→ What to do: Transcribe the data underneath exactly. No images belong in your version.

→ Provided data:
»»
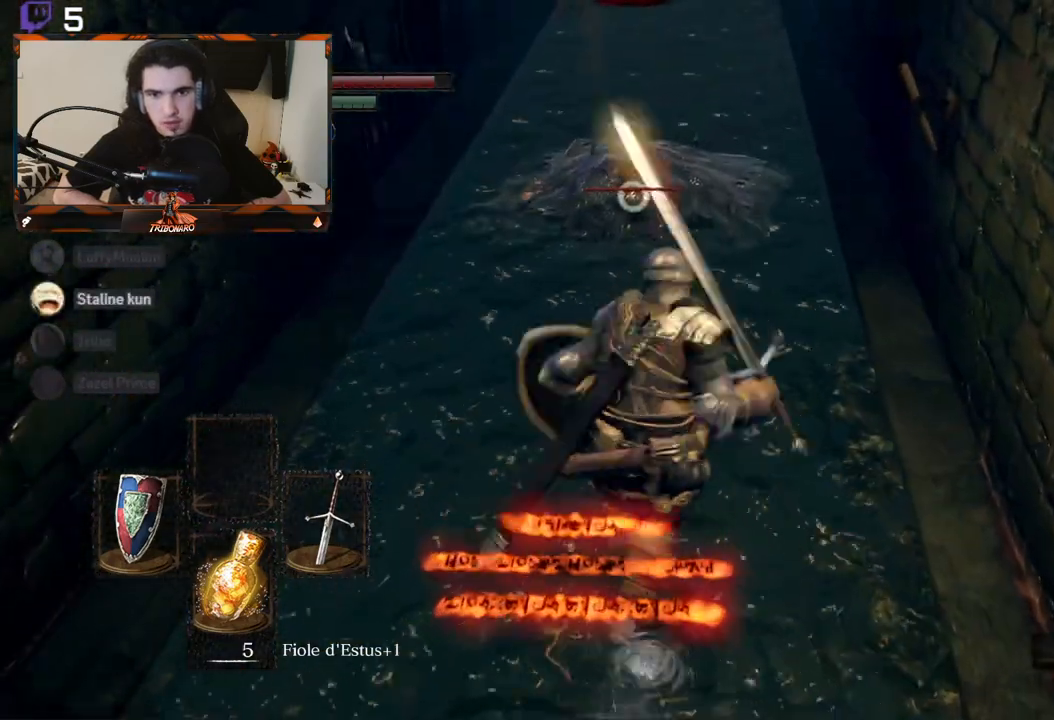
{"buttons": ["R2"], "left_stick": "center", "right_stick": "center", "events": []}
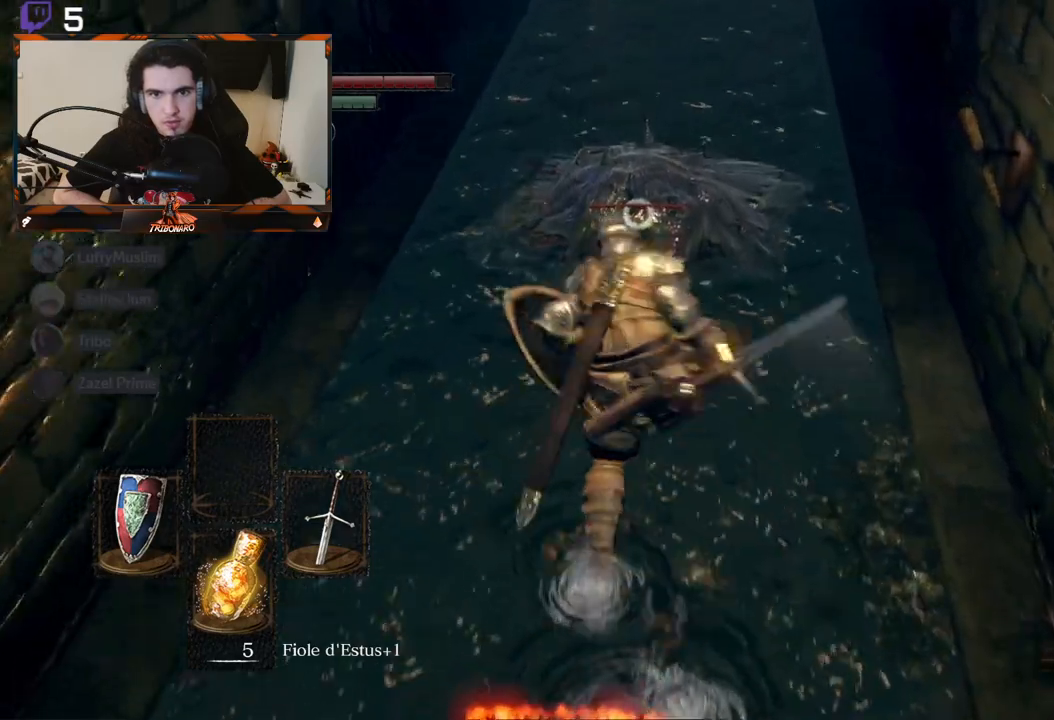
{"buttons": [], "left_stick": "down", "right_stick": "center", "events": [[50, "left_stick", "down"], [267, "R2", "up"]]}
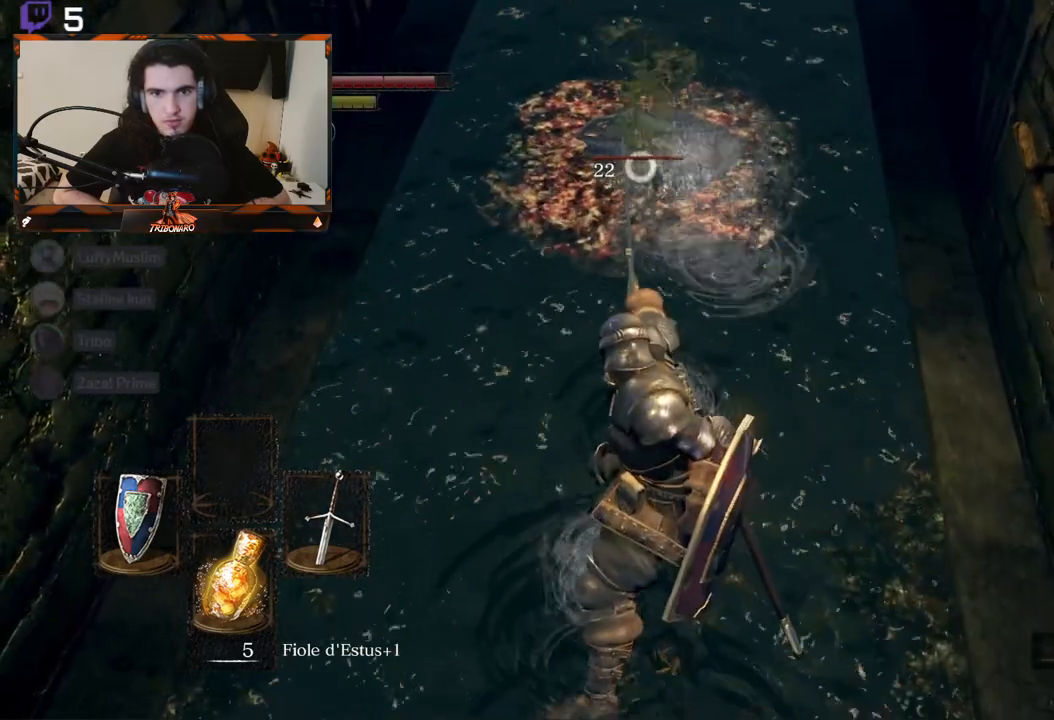
{"buttons": [], "left_stick": "down", "right_stick": "center", "events": []}
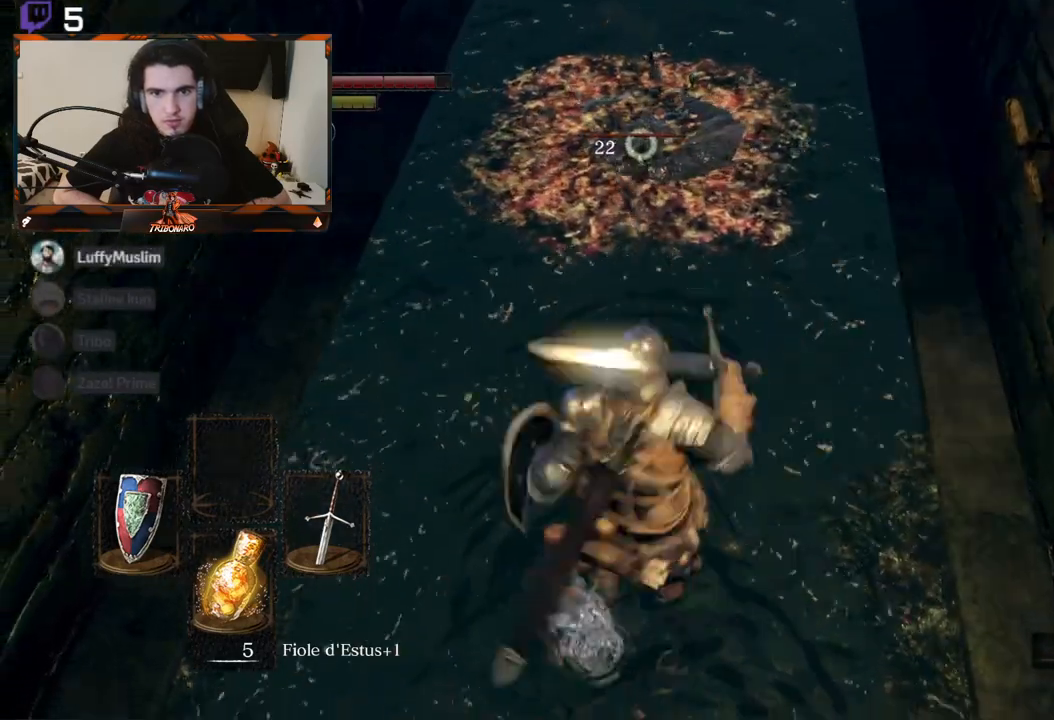
{"buttons": [], "left_stick": "down", "right_stick": "center", "events": []}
««
→ Result for this exercise:
{"buttons": ["R2"], "left_stick": "center", "right_stick": "center", "events": []}
{"buttons": [], "left_stick": "down", "right_stick": "center", "events": [[50, "left_stick", "down"], [267, "R2", "up"]]}
{"buttons": [], "left_stick": "down", "right_stick": "center", "events": []}
{"buttons": [], "left_stick": "down", "right_stick": "center", "events": []}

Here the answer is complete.